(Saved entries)
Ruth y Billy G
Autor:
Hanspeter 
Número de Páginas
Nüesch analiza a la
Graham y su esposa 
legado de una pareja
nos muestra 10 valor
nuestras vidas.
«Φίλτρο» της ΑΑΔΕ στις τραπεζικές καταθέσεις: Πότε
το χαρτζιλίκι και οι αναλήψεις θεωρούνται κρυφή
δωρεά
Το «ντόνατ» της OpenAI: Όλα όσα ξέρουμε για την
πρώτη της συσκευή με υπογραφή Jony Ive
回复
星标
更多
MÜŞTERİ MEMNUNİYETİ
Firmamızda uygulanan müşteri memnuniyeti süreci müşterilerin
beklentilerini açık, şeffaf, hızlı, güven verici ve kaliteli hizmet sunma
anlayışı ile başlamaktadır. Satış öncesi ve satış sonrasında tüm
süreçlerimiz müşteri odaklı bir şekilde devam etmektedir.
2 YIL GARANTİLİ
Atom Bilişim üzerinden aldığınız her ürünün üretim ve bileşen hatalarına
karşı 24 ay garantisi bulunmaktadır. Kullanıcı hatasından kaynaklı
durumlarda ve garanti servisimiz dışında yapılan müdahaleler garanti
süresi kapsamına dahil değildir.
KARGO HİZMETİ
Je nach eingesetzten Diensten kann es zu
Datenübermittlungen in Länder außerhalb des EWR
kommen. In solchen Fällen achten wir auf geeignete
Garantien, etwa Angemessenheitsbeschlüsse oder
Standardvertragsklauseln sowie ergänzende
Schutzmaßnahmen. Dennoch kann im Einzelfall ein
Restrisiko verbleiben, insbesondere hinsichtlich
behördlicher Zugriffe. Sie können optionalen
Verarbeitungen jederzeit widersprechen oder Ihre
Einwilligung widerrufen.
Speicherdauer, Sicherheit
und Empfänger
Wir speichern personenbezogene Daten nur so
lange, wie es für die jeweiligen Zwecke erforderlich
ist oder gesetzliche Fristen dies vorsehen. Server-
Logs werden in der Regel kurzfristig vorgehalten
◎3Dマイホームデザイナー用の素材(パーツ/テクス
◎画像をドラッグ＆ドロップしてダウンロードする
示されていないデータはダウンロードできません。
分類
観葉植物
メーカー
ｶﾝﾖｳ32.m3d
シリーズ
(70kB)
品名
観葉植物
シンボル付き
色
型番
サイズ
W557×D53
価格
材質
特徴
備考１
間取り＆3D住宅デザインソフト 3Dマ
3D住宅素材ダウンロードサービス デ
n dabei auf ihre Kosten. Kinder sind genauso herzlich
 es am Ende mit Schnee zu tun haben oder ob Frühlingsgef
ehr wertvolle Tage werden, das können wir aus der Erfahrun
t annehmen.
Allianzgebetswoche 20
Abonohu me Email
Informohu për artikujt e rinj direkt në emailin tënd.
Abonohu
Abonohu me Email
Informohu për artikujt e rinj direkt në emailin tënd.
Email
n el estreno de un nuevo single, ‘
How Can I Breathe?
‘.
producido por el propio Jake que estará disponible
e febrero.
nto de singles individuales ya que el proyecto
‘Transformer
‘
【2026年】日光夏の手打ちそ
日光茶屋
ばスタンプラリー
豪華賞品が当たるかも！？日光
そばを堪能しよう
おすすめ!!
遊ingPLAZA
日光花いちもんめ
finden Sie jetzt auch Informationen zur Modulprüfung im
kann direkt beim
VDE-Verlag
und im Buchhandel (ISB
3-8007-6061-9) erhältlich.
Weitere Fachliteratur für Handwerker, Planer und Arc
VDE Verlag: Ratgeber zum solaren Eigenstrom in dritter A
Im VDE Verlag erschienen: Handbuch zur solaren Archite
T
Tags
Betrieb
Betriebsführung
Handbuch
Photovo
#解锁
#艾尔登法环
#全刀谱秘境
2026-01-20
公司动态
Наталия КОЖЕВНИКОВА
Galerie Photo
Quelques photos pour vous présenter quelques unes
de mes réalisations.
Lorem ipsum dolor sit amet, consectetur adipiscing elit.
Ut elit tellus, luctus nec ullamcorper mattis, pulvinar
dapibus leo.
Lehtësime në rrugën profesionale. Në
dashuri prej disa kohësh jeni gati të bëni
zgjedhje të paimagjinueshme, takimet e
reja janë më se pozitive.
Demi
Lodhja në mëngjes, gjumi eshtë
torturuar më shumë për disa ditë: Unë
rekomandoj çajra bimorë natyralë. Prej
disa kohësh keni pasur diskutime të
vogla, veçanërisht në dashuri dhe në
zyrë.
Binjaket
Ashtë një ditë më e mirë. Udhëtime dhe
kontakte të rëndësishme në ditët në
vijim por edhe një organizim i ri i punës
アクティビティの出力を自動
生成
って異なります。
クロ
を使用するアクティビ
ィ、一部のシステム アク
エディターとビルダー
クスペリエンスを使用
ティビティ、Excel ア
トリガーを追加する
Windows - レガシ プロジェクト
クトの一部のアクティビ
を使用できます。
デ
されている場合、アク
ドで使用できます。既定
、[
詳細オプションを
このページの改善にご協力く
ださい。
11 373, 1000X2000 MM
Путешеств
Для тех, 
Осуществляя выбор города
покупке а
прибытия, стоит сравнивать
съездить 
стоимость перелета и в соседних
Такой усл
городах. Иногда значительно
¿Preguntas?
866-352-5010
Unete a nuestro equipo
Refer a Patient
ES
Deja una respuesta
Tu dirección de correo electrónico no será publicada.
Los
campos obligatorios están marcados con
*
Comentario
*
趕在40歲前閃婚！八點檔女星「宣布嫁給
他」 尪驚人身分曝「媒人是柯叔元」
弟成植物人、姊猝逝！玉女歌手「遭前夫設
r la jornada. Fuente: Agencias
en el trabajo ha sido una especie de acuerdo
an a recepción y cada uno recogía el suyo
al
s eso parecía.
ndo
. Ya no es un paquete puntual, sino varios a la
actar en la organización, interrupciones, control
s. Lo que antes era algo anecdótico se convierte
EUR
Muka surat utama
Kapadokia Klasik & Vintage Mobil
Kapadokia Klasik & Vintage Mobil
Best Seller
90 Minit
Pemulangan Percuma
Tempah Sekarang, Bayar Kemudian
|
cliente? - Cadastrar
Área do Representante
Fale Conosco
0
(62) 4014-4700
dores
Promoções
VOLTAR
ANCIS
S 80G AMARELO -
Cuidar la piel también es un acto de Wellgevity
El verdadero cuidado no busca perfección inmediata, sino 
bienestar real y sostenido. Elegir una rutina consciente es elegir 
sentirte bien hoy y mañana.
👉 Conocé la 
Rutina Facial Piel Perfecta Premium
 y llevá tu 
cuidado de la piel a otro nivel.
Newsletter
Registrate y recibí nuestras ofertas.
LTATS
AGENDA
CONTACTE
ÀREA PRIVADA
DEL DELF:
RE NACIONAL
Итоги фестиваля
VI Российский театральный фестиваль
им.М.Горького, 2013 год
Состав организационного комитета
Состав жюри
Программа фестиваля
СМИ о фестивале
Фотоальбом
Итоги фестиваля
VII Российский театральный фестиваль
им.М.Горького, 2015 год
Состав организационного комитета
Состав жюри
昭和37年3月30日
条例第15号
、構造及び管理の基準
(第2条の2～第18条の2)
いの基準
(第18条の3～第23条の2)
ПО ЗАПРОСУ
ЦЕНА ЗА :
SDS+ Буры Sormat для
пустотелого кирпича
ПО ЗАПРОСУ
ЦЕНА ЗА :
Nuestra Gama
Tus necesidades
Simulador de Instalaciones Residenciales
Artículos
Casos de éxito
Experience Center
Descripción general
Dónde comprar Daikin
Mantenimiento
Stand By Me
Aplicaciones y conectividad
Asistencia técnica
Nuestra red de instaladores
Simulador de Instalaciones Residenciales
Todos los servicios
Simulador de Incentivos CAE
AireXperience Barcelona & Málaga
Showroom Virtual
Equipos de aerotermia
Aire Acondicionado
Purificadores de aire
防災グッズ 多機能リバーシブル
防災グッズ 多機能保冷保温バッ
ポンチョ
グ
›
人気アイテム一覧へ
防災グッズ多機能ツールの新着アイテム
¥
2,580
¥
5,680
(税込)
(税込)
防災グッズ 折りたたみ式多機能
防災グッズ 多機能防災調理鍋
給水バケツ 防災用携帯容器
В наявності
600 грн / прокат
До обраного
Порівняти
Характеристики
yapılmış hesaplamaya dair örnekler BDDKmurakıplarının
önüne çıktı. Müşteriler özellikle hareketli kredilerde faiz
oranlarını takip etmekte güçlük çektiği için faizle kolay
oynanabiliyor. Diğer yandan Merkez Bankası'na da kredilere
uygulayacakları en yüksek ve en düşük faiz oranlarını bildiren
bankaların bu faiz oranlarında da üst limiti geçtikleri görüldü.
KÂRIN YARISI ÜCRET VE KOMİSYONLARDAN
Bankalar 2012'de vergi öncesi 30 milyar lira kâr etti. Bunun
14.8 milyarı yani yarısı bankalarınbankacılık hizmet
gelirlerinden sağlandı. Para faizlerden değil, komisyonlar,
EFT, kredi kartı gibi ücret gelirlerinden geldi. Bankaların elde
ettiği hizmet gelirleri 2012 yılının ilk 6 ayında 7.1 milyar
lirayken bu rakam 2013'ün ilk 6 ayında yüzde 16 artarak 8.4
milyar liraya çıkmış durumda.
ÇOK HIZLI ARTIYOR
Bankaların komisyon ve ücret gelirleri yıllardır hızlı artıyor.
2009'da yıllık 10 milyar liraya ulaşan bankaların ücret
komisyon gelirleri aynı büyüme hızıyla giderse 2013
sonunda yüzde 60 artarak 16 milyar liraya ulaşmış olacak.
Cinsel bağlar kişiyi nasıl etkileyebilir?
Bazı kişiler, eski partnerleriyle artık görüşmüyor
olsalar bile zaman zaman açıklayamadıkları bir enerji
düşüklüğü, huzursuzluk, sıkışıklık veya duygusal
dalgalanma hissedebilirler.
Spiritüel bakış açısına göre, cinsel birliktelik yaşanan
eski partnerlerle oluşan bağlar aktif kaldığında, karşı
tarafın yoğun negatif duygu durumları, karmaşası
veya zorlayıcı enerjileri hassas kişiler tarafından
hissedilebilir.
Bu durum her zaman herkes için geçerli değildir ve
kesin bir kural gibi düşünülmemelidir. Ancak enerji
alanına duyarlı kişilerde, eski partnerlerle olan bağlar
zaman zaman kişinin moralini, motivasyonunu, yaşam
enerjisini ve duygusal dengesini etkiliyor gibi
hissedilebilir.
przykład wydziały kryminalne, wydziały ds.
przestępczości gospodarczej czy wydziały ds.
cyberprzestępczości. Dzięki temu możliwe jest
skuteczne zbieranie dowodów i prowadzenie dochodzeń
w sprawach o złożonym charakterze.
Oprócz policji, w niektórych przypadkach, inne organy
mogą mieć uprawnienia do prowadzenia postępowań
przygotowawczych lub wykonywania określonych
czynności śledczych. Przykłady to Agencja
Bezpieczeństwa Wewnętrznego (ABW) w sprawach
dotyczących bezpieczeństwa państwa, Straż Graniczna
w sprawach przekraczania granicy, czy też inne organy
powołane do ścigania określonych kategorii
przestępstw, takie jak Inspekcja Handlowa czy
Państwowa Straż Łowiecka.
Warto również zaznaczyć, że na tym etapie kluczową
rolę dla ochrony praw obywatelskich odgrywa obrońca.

— Your objective —
Taking the records above, retype every line from the one with "kesin bir kural" down to the one with "cyberprzestępczości. Dzięki temu możliwe jest", exactly and with nothing else.

— Solution for this exercise —
kesin bir kural gibi düşünülmemelidir. Ancak enerji
alanına duyarlı kişilerde, eski partnerlerle olan bağlar
zaman zaman kişinin moralini, motivasyonunu, yaşam
enerjisini ve duygusal dengesini etkiliyor gibi
hissedilebilir.
przykład wydziały kryminalne, wydziały ds.
przestępczości gospodarczej czy wydziały ds.
cyberprzestępczości. Dzięki temu możliwe jest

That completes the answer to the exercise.